Losing pounds

In today’s society, pressures to look a certain way are present in many types of media. The women’s and LGBTQ resource center at UW-Eau Claire is fighting back with their Love Your
Body campaign.

Chris Jorgenson, the women’s and LGBTQ resource coordinator put together a display of photos of students tearing up magazines in Hibbard Hall as part of Love Your Body day, which is nationally celebrated Oct. 16.

“When presenting it to the campus, I always try to find ways that aren’t expected or that are creative approaches to messages that you hear,” Jorgenson said.

Jorgenson said both men and women are affected by body image in the media.

“The ideals that are being put forth as beautiful or as attainable have gotten so much more unattainable without Photoshop,” Jorgenson said. “The human body doesn’t do that  naturally.”

Jorgenson said his project of photographing people ripping apart magazines is a good reminder that we all have the power to choose what we read.

The subjects in the photos also got to pick what magazines they wanted to rip up because the emotion in the photos is real, Jorgenson said.

“For the people who are taking part in the photography, it becomes an empowerment,” he said. “It’s a moment of doing something with that frustration.”

The “unwanted pounds” in the photos are represented by the weight of the magazine the individual chooses to rip apart.

Junior Alyse Weber, an Eau Claire student who is also a candidate for homecoming and a resident assistant in Towers Hall said the project was a way to say everything she has
wanted to about body image issues.

“It was a good chance to get across the message that there are so many different varieties of beauty,” Weber said.

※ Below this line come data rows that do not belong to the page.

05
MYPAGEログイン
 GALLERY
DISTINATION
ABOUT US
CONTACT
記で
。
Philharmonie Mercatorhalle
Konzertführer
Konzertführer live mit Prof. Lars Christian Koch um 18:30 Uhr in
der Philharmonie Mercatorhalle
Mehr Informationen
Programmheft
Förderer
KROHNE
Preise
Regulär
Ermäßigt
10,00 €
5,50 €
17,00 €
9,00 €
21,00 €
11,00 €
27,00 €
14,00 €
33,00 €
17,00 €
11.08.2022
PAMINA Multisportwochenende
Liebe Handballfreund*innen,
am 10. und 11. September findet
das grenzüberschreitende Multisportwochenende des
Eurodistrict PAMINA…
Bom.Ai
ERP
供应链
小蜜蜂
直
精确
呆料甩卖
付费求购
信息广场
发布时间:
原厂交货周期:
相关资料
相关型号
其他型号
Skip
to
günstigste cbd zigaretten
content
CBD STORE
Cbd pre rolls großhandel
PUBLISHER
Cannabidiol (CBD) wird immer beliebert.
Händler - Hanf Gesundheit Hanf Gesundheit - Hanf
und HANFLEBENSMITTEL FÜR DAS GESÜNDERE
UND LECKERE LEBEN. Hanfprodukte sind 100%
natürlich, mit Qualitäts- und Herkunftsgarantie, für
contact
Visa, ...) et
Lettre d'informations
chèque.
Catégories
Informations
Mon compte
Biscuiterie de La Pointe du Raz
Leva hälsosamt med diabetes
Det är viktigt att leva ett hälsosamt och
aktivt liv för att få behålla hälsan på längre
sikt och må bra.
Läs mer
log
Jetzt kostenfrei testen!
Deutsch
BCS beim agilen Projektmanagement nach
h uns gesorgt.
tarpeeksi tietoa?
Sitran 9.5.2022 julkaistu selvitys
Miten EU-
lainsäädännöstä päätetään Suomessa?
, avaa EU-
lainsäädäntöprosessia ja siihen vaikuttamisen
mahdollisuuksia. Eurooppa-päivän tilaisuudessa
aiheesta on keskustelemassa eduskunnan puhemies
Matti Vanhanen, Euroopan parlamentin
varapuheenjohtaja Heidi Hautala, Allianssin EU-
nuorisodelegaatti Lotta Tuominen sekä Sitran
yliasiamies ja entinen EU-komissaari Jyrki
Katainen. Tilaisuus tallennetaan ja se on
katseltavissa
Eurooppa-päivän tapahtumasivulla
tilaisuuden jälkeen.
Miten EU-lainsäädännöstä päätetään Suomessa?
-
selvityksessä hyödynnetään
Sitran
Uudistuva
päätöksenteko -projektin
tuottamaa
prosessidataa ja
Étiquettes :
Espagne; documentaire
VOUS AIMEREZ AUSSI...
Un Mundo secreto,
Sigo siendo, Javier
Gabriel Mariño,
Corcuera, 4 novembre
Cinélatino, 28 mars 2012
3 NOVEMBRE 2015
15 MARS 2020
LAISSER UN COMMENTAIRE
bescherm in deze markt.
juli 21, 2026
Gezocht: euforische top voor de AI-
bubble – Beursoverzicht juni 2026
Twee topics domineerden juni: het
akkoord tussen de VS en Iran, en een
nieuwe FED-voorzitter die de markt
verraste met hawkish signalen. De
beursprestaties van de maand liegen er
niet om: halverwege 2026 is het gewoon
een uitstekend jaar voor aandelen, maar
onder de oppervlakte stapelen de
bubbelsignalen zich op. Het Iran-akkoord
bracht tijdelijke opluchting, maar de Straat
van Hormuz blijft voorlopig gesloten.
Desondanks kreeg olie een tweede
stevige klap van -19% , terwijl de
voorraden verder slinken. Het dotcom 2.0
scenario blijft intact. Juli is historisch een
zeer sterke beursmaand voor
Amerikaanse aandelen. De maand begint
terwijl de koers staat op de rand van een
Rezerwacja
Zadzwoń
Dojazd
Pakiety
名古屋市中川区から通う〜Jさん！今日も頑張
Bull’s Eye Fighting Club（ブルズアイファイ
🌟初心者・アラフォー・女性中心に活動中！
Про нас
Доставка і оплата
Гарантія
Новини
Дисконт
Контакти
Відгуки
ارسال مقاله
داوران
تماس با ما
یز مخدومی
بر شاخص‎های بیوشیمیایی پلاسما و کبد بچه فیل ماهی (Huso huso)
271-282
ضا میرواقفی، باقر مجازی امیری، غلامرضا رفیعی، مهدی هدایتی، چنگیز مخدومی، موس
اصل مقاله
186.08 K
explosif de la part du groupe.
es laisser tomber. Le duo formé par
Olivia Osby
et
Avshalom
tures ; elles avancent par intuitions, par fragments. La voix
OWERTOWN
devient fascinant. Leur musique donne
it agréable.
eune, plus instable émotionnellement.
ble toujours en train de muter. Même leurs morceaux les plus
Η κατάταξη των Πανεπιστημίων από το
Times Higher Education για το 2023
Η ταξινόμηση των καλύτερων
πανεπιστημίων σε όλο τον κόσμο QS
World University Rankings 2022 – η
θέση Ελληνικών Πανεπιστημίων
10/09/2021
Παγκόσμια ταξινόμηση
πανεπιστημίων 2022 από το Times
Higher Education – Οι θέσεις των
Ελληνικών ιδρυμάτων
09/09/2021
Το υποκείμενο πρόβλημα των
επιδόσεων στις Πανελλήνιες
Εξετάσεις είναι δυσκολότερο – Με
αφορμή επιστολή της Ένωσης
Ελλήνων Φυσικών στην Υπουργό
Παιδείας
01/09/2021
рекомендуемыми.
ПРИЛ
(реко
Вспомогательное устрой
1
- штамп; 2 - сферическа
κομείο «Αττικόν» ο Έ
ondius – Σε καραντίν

Weber tore a part a Victoria’s Secret catalog for her photo shoot. She said one of the reasons why she chose that magazine was because she sees how much it affects her residents when the Victoria’s Secret fashion show is on.

“Our girls just beat themselves up, and they feel so bad about themselves,” Weber said.

Weber said she wants both men and women to know they are beautiful, even when society is telling them different.

Another participant in the campaign, senior Courtney Ostert said one of the reasons why she got involved was because she has always had body image issues.

“I thought it was a really cool way to get back at it and encourage other women to consider better ways to deal with their body image issues other than self harm or other things like that,” Ostert said.

She chose Seventeen Magazine because it has been a magazine she has read for years.

“I have always felt like stuff in there was really unrealistic and airbrushed,” Ostert said. “There are so many things that are sexualized in that magazine which is sickening.”

The photo shoot for this event made Ostert a little nervous but she said through the whole process people were  very encouraging.

“Get back what is making you feel like crap,” Ostert said. “It should never ever get to that point where you feel like the media has more power over your body than you do.”